Previous: Dictionary Termination Record, Up: Data File Format



D.12 Data Record

Data records must follow all other records in the data file. There must be at least one data record in every system file.

The format of data records varies depending on whether the data is compressed. Regardless, the data is arranged in a series of 8-byte elements.

When data is not compressed, Every case is composed of case_size of these 8-byte elements, where case_size comes from the file header record (see File Header Record). Each element corresponds to the variable declared in the respective variable record (see Variable Record). Numeric values are given in flt64 format; string values are literal characters string, padded on the right when necessary.

Compressed data is arranged in the following manner: the first 8-byte element in the data section is divided into a series of 1-byte command codes. These codes have meanings as described below:

0
Ignored. If the program writing the system file accumulates compressed data in blocks of fixed length, 0 bytes can be used to pad out extra bytes remaining at the end of a fixed-size block.
1 through 251
These values indicate that the corresponding numeric variable has the value (code - bias) for the case being read, where code is the value of the compression code and bias is the variable compression_bias from the file header. For example, code 105 with bias 100.0 (the normal value) indicates a numeric variable of value 5.
252
End of file. This code may or may not appear at the end of the data stream. PSPP always outputs this code but its use is not required.
253
This value indicates that the numeric or string value is not compressible. The value is stored in the 8-byte element following the current block of command bytes.
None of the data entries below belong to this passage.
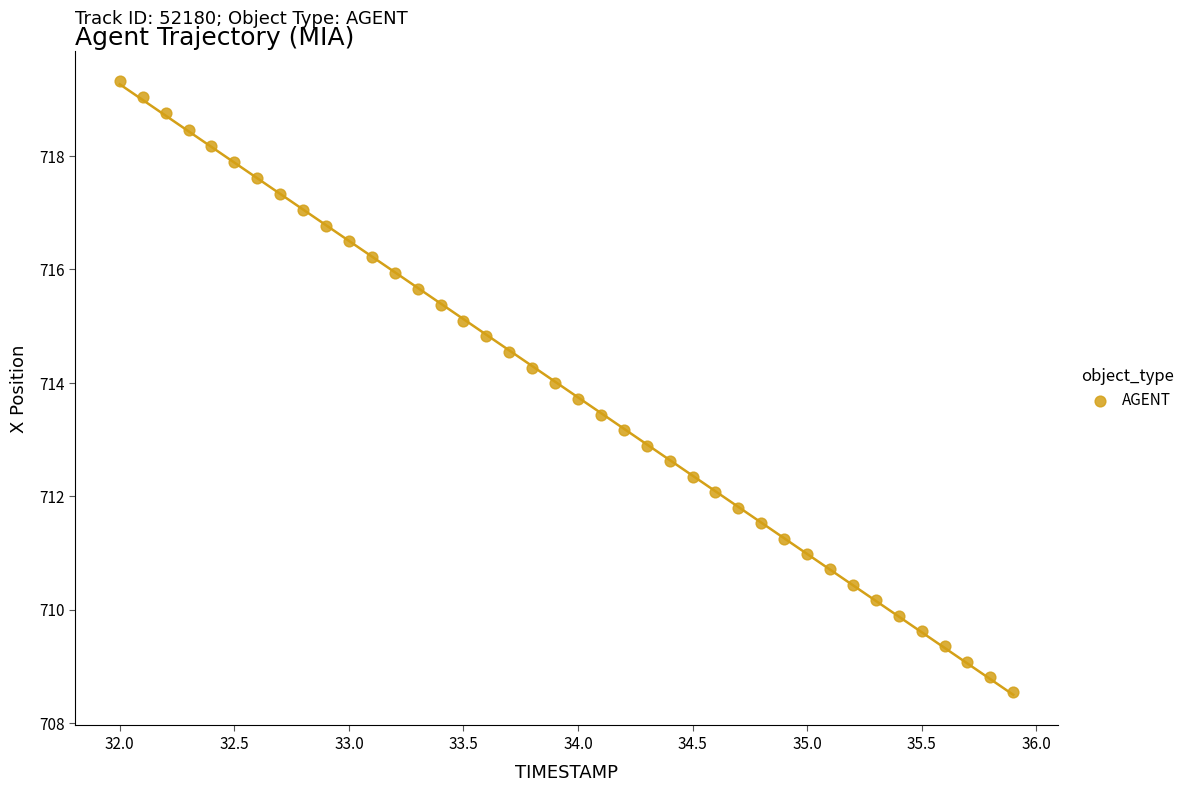

What is the range of X values (max minus min)?

3.9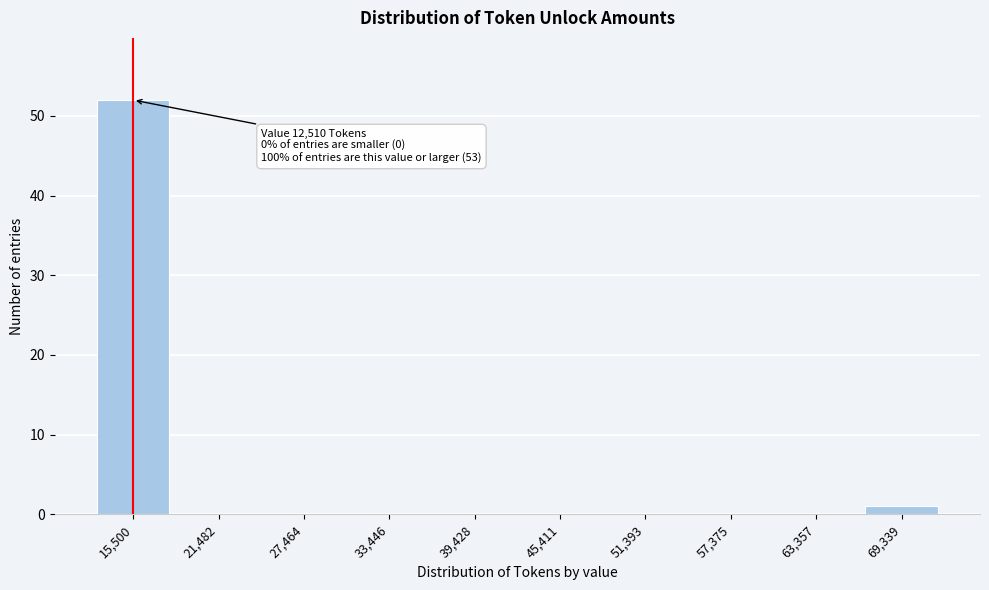

Reading right to left, transcribe all the data shown in this chart.

69,339=1	63,357=0	57,375=0	51,393=0	45,411=0	39,428=0	33,446=0	27,464=0	21,482=0	15,500=52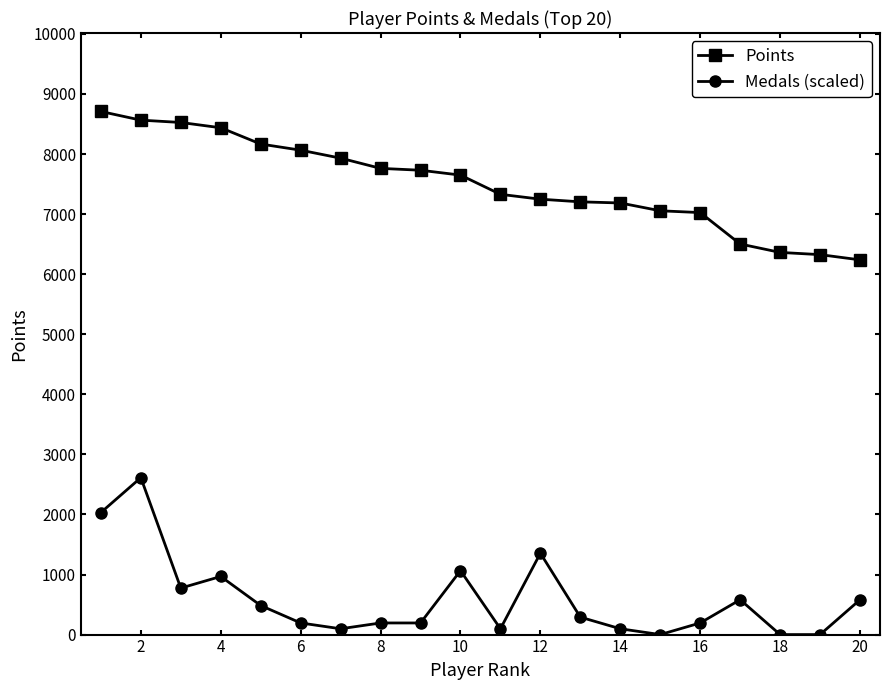

What is the highest value of the Medals (scaled) series?

2612.4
If this value appears twice in a block of command bytes, then it indicates the second element following the command bytes, and so on.
254
Used to indicate a string value that is all spaces.
255
Used to indicate the system-missing value.

When the end of the first 8-byte element of command bytes is reached, any blocks of non-compressible values are skipped, and the next element of command bytes is read and interpreted, until the end of the file is reached.